§ **SET EXERCISE**: Reproduce, without alteration, the lines of the records below from the line containing "pose: elev=42.3 azim=93.5" through the line containing "Dot at: (329, 319)".

begin RAW RECORDS

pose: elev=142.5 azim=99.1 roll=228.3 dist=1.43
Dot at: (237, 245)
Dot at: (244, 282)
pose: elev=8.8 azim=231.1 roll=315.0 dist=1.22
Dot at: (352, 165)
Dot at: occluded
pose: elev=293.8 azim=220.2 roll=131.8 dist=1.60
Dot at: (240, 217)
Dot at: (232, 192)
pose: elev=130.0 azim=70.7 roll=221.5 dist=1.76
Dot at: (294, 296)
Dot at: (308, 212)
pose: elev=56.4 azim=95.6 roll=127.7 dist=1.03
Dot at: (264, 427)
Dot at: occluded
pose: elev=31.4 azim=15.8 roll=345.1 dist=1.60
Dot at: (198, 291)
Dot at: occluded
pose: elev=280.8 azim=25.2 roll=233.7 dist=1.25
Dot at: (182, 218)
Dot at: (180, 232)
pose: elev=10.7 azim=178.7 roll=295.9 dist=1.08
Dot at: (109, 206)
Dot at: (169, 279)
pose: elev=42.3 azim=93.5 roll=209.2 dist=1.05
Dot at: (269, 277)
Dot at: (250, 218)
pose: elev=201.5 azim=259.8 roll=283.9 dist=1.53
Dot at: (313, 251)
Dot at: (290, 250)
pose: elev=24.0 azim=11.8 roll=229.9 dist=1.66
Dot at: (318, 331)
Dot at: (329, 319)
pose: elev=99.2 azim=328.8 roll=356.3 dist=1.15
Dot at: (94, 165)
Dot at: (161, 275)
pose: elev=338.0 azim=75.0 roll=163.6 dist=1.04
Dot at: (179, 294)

end RAW RECORDS

§ **RESPONSE FOR THIS EXERCISE**:
pose: elev=42.3 azim=93.5 roll=209.2 dist=1.05
Dot at: (269, 277)
Dot at: (250, 218)
pose: elev=201.5 azim=259.8 roll=283.9 dist=1.53
Dot at: (313, 251)
Dot at: (290, 250)
pose: elev=24.0 azim=11.8 roll=229.9 dist=1.66
Dot at: (318, 331)
Dot at: (329, 319)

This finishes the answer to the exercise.